SAN AGUSTIN Museum director Fr. Ricky Villar, OSA, before a portrait of Fr. Ignacio Mercado, OSA. PHOTOS BY DEXTER R. MATILLA
WHAT does 450 years of love look like?
A visit to the new-look San Agustin Museum in Intramuros might just provide the most fervent Christians—and maybe even lovers of history—substantial evidence that a love that lasts is, indeed, possible.
Occupying a wing inside the 411-year-old San Agustin Church compound along Gen. Luna Street in Intramuros, the museum houses over 1,000 artworks, historical artifacts and documents.
For a long time, the museum was not much to look at. Fr. Ricky Villar, director of San Agustin Museum, recalls when the museum had open windows where smoke and dust wafted in from outside, making the environment unsuitable for the valuable historical collection.
Six years of restoration and renovation has changed that. Now the Augustinian friars and Filipinos in general finally have a museum worthy to be proud of, a place that showcases a rich collection of a rich Philippine religious heritage.
Rooms are well lit and air conditioners and dehumidifiers have been installed to ensure temperature and moisture are controlled.
Each room follows themes that display the Augustinians’ love of God, art and beauty, wisdom, song and music, science, culture and education.
Individual pieces are labeled and the descriptions are kept to a minimum for a quick and casual reading.
A guided tour is available, Father Villar says, adding the new museum layout was made with the idea that anyone could come in, individually or as part of a group, and easily understand the stories behind each item.
For instance, the gallery on the ground floor emphasizes the importance of the galleon trade between the Philippines (Manila) and Mexico (Acapulco), which lasted for 250 years.
Several artifacts on display include a replica of the Sto. Niño given to Hara Humamay (Queen Juana) by Ferdinand Magellan; Chinese porcelain jars; two original manton de Manila—a status symbol during the Spanish times.
At the back of the room is a 50-seat mini theater which shows a 12-minute video of the Augustinians’ contributions to Philippine Christian identity as well as in the molding of society as we know it today.
While preaching Christ’s message, the Spanish Augustinian friars did not build only churches but also schools, bridges, streets and townships.
On the second floor is an assortment of paintings, mostly from the Araneta family, one of which is the “Seven Archangels” (1604-1611), considered the oldest in the Philippines.
While some museums restrict photography of paintings, Father Villar says they allow it so long as flash isn’t used. He hopes that by taking photos, visitors would have something to look back to and develop an interest in the stories behind the characters depicted in the paintings.
A room on the second floor is dedicated to Fr. Ignacio Mercado, a Filipino botanist who catalogued over 200 plants in the country at that time.

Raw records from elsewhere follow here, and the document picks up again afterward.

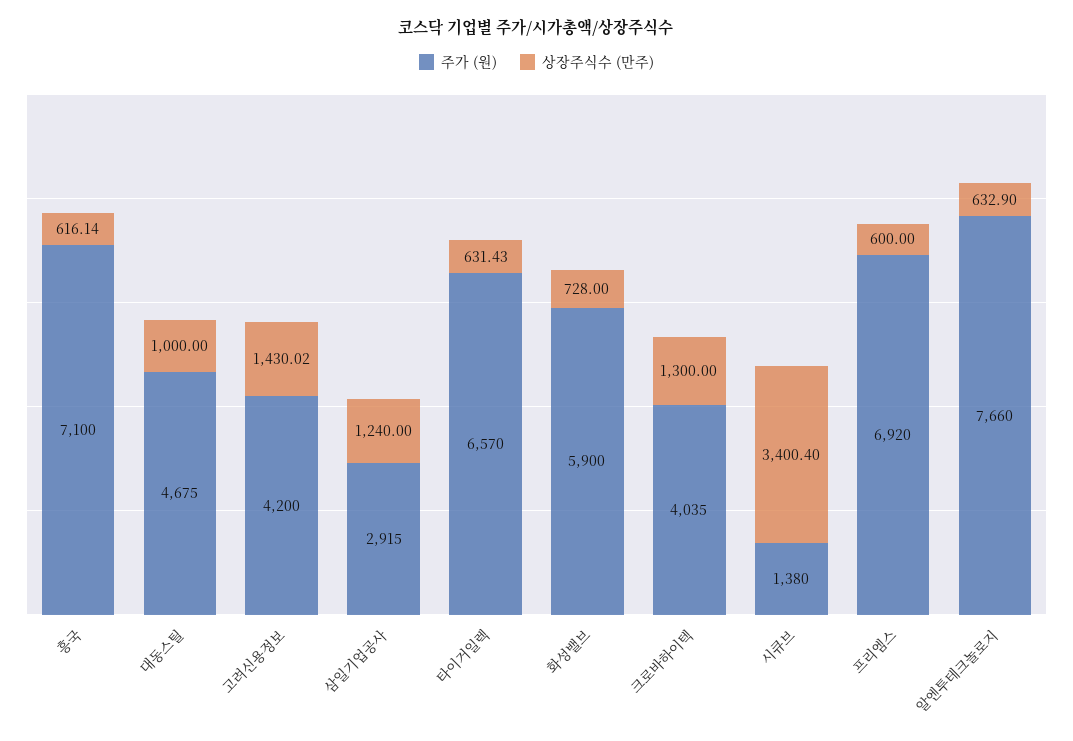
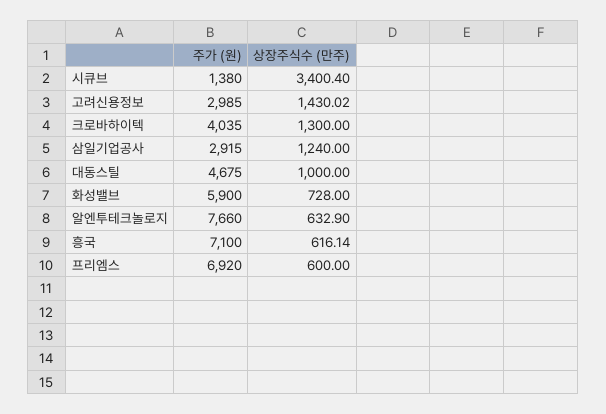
  {
    "주가 (원)": {
      "흥국": 7100,
      "대동스틸": 4675,
-     "고려신용정보": 4200,
+     "고려신용정보": 2985,
      "삼일기업공사": 2915,
-     "타이거일렉": 6570,
      "화성밸브": 5900,
      "크로바하이텍": 4035,
      "시큐브": 1380,
      "프리엠스": 6920,
      "알엔투테크놀로지": 7660
    },
    "상장주식수 (만주)": {
      "흥국": 616.14,
      "대동스틸": 1000,
      "고려신용정보": 1430.02,
      "삼일기업공사": 1240,
-     "타이거일렉": 631.43,
      "화성밸브": 728,
      "크로바하이텍": 1300,
      "시큐브": 3400.4,
      "프리엠스": 600,
      "알엔투테크놀로지": 632.9
    }
  }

Born in Manila in 1648 to a Spanish father and a Filipino mother, Father Mercado’s work preceded by 200 years Augustinian friar and botanist Fr. Manuel Blanco’s “Flora de Filipinas.”
“It is not known by many Filipinos that Father Mercado was actually the first Filipino botanist who did a systematic study of indigenous Philippine plants,” Father Villar says. “He was forgotten. But why was he forgotten? His original manuscripts and paintings were lost but had been found recently at the Convento de los Agustinos Filipinos in Valladolid (Spain).”
The Augustinian convent has over 40,000 books on Philippine history.
Father Mercado’s dedication is such that he would perform experiments on himself to find out the effects of the different plants.
Father Villar says they are launching a book on Father Mercado in April 2016.
Funds from Spain
Father Villar says most of the funding for the improvement of the museum and preservation of the artifacts came from the Spanish government.
“Restoration and preservation are very expensive,” Father Villar says. “Materials are not available in the Philippines. We have to buy them from Spain and Mexico.”
He also points to the water stains on the walls of the ground-floor hallway as a result of flooding. He says they had to raise the floor elevation, as the compound has seemingly become a catch basin when the streets outside overflow with floodwater.
San Agustin is the oldest stone church in the Philippines with important historical pieces within. Climate change is reason for concern, and Father Villar says he hopes Filipinos would do their part no matter how small to address the issue and work for the conservation of cultural heritage.
“Whenever I do the guided tour, especially with young students, I encourage them to throw the trash in the proper place,” Father Villar says. “We are doing our best to make San Agustin a world-class museum not just with the exhibition and the design but also on the conservation and preservation of the items, and we are hoping that these will still be around for the next generation to see.”